Après La Fonte des glaces, roman léger et plein de fantaisie, qu’on aurait pu croire écrit pour le cinéma ou la télévision tant son ton tient de la comédie, Joël Baqué s’est donc attaché à un thème austère et plus ambitieux, la vie d’un « modèle pour qui cherche Dieu dans la souffrance » (Syméon est le premier stylite, il a vécu au IVe siècle en Syrie). Le personnage principal du roman passe donc la majeure partie de sa vie au sommet d’une colonne (après s’être fait emmurer, puis attacher à un rocher) où il prie Dieu, et il y meurt, pour finir.

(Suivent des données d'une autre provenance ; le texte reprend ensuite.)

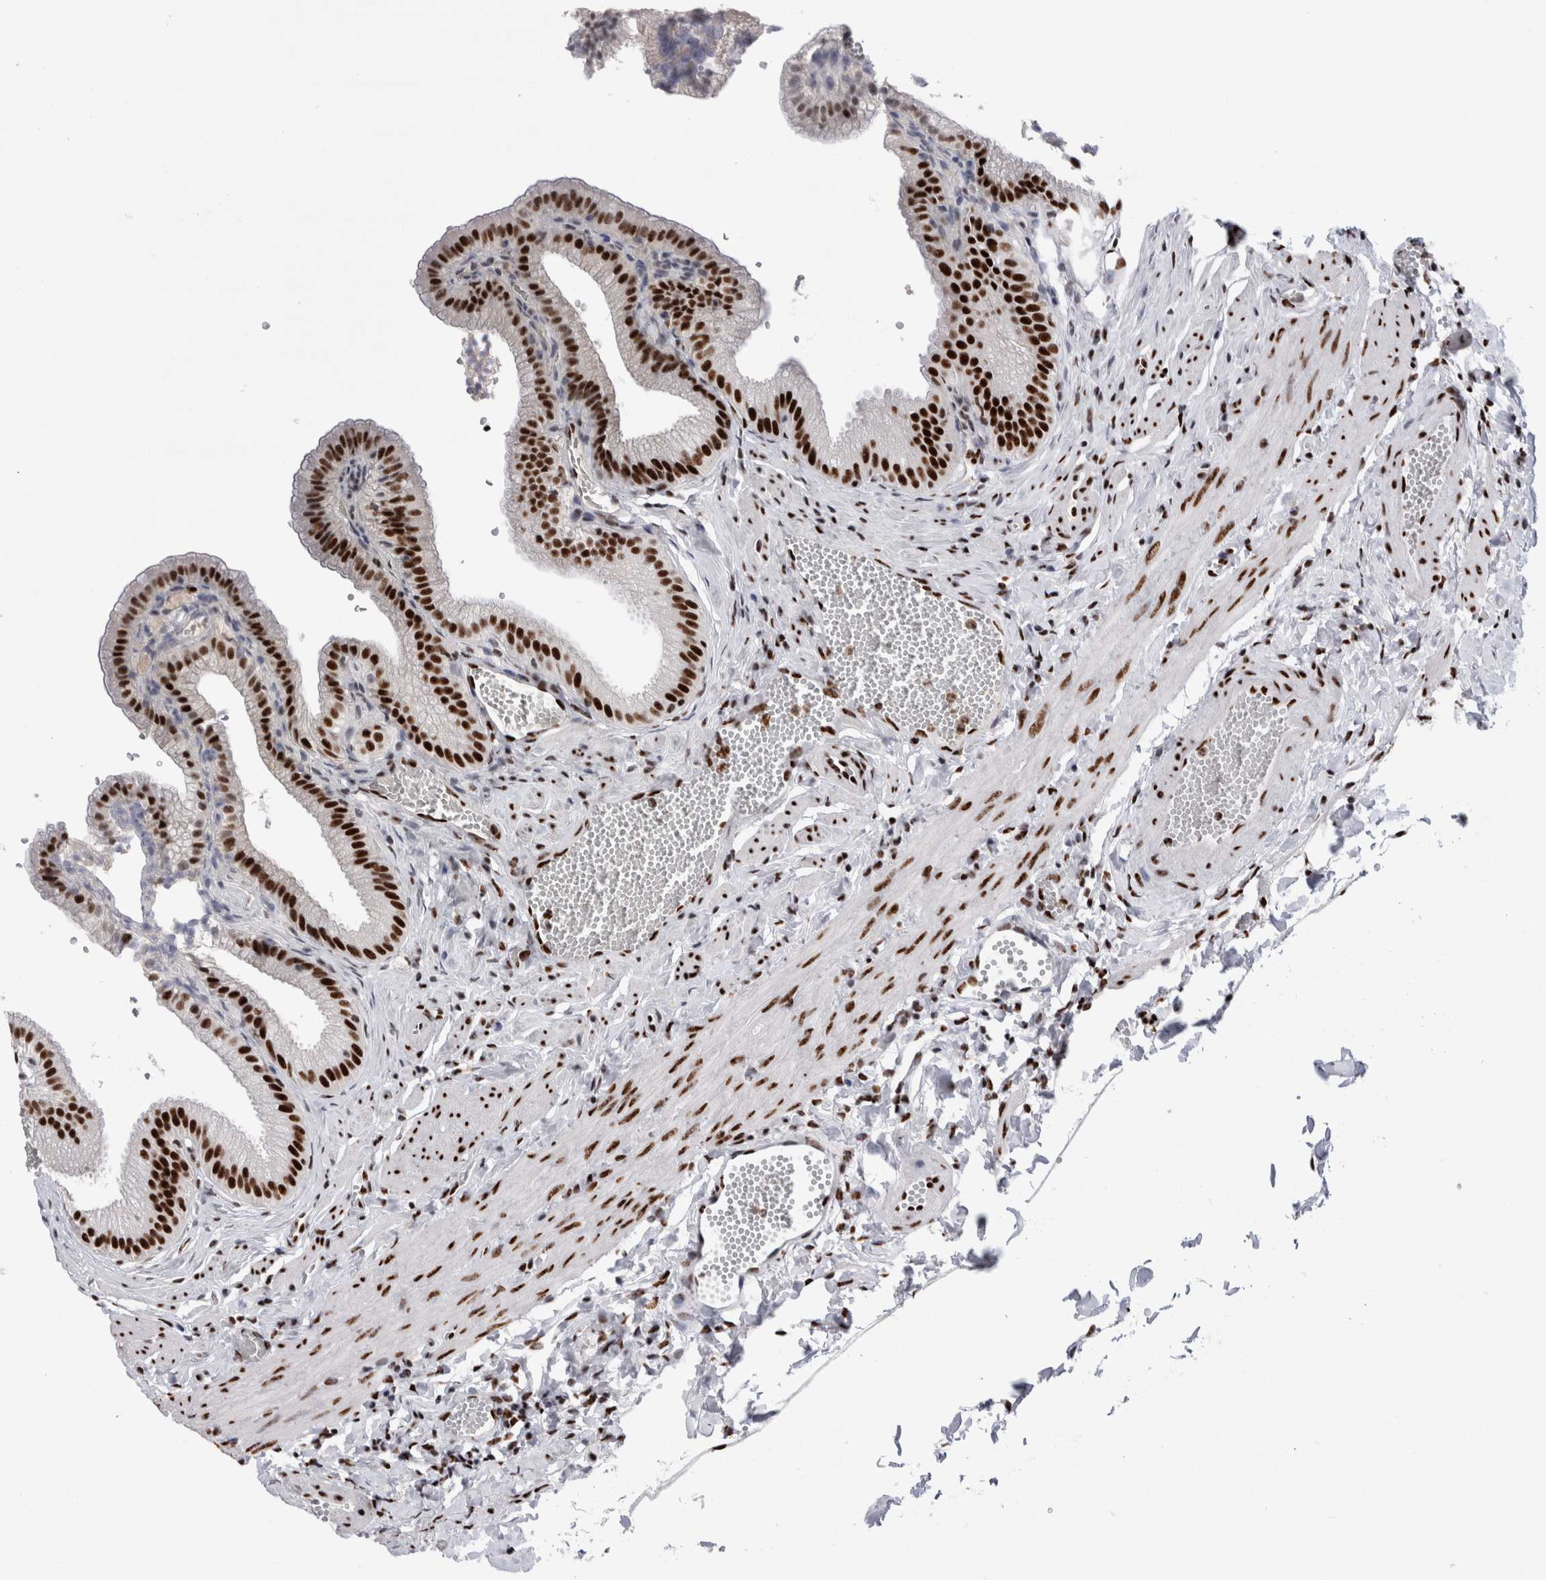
{"staining": {"intensity": "strong", "quantity": ">75%", "location": "nuclear"}, "tissue": "gallbladder", "cell_type": "Glandular cells", "image_type": "normal", "snomed": [{"axis": "morphology", "description": "Normal tissue, NOS"}, {"axis": "topography", "description": "Gallbladder"}], "caption": "Protein staining of benign gallbladder exhibits strong nuclear positivity in approximately >75% of glandular cells. The protein is stained brown, and the nuclei are stained in blue (DAB IHC with brightfield microscopy, high magnification).", "gene": "RBM6", "patient": {"sex": "male", "age": 38}}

Il s’agit d’un saint chrétien, qui choisit de mortifier son corps pour clamer au monde son détachement de la vie et son amour du Dieu tout puissant. Autant le dire de suite, si ce roman semble sur la fin tirer à la ligne, le style du poète et romancier niçois est tout à fait à la hauteur de son sujet et on se dit en finissant l’ouvrage, mais aussi pendant sa lecture, qu’on a affaire à un véritable écrivain, dont la progression est spectaculaire.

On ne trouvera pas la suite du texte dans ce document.